A/V Room









Troy - Sean Bean and the women of Troy

Compiled by: Jack Foley

Q. Sean, I have a list here. Goldeneye, Ronin, Patriot Games and Lord of the Rings... Has it become a desire of yours to survive a blockbuster?
[Laughs] Yes. It constantly surprises me. I don't usually last that long, so to be there at the end was a nice change.

Q. Would you be interested in playing the role of Odysseus again?
Yeah, yeah [laughs]. It's a great character, though, you know, and this is a great adventure series.

Q. Did you get much down-time on the set and how did you fill it?
I played quite a bit of pool, and visited a few bars. But we all did a lot of sitting around the pool and reading.

Q. Did you have a perm for your extremely curly hair?
It was a wig. It wasn't my hair. Did you think it was mine? I wish it was...

Q. How do you think Troy compares with Lord of the Rings in terms of movie-making and ambition?
I suppose you can compare them, but this was a much more wider scale in terms of panoramas and extras. We did Lord of the Rings about four years ago, and the CGI has obviously advanced much more quickly now.
But this was more physical and more demanding, and much more violent.

Q. Can you recall an epic that you saw in your life that made you go 'wow'?
I think Ben Hur made an impression on me, as well as the Waterloo film with Christopher Plummer and Rod Steiger...


Rose Byrne

Q. How was your down-time more difficult than Eric Bana's. Did you get much on the set?
We played a lot of board games. Battleships, Diane's very good at battleships, backgammon, and karaoke. We'd go to karaoke at 10pm, and come back at 6am, so that would sort of kill the day.

Q. How were the love scenes with Brad Pitt?
[laughs and blushes a little] Well love scenes are always awkward, you know, because you're in weird underwear, and it's very technical, you have tape all over your bum, and you have 40 men staring at you through cameras, saying 'move your head', and stuff.
So even if you were trying to have a good time, it's too technical, but then you're also trying to create what will hopefully be a beautiful love scene.
I find after one take, it gets better, but it's good to have a sense of humour about it. You have to be able to laugh at how funny it is, you know. So it was good, because I really trusted Brad and Wolfgang, and I felt in good hands. It was very discreet.

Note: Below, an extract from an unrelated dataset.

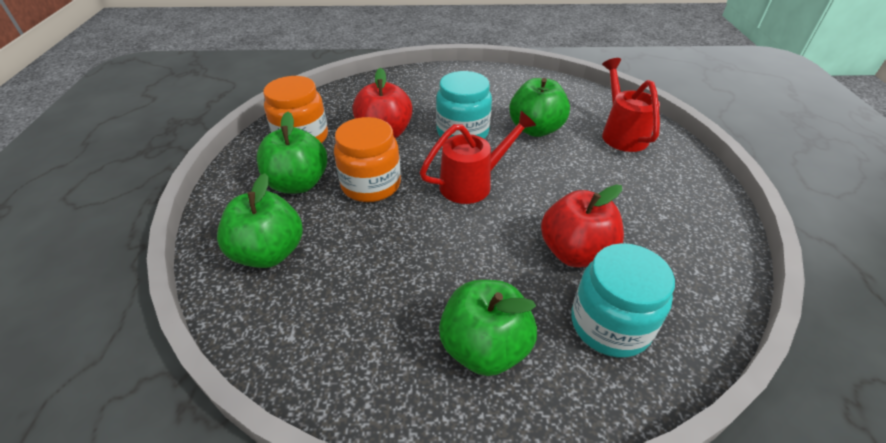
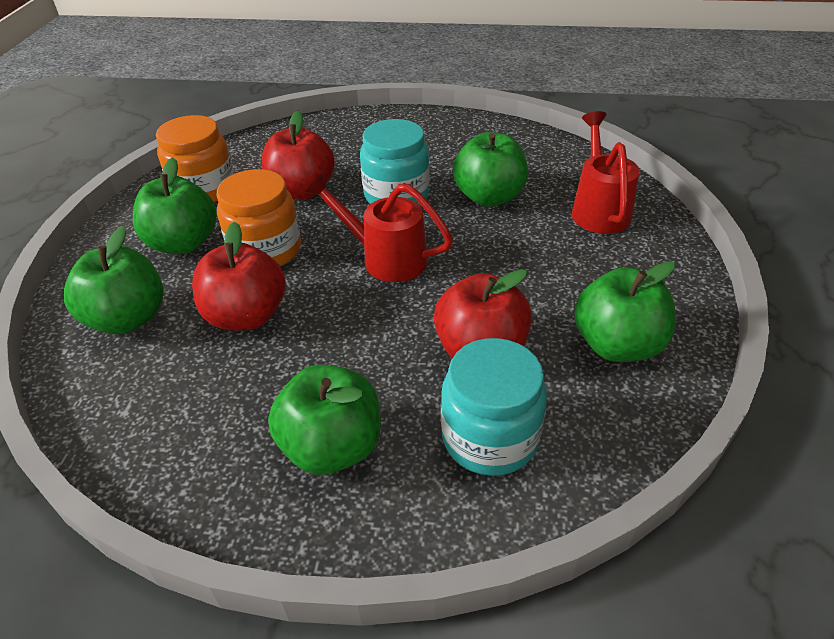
camera: 10 degrees right, 0 degrees up
(373, 241) = (246, 316): none -> red apple
(472, 183) = (386, 258): red watering can -> red watering can turned 135 degrees counterclockwise
(677, 238) = (617, 345): none -> green apple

Q. Can you recall an epic that you saw in your life that made you go 'wow'?
Titanic. I saw it three times at the cinema. It was the one for my generation, and Leonardo was saying my name, over and over. You know, 'Rose, Rose, Rose'. And I'm like, 'I'm here!'

Diane Kruger Q&A

Q. The line isn't used in the film, 'the face that launched a thousand ships', but it must have been quite a daunting prospect, having to take on that subtitle. So did that fill you with dread, because this is the first film we've really seen you in...
It wasn't so much about the physical aspect of the role. It was what the role stood for, actually, as I had very little experience prior to Troy; I had never played such an emotionally complex character.
She is very young, very vulnerable, very sad, and she has this constant burden of guilt. And a lot of that comes through her eyes; there are a lot of scenes where she doesn't say anything, but this has to come across somehow. So, yeah, it was quite daunting.

Q. How much did you learn from appearing alongside such an established cast?
Oh yeah, people had so much more experience from me, so I was a little overwhelmed when I first arrived on set.
But I will thank Wolfgang all my life, because he made me feel so welcome and made me feel special. Perhaps because he is German, too, he would sometimes talk to me in German and say something that would make me feel better.
I certainly learned how to be calm. How to tackle a scene when I had absolutely no idea how I was going to do it, initially.
Both Wolfgang and Peter actively encouraged me to stay calm, and to take as much time as I needed, to not be afraid to ask for time. So they were very generous and treated me as an equal, so I felt very blessed. It was a good step up.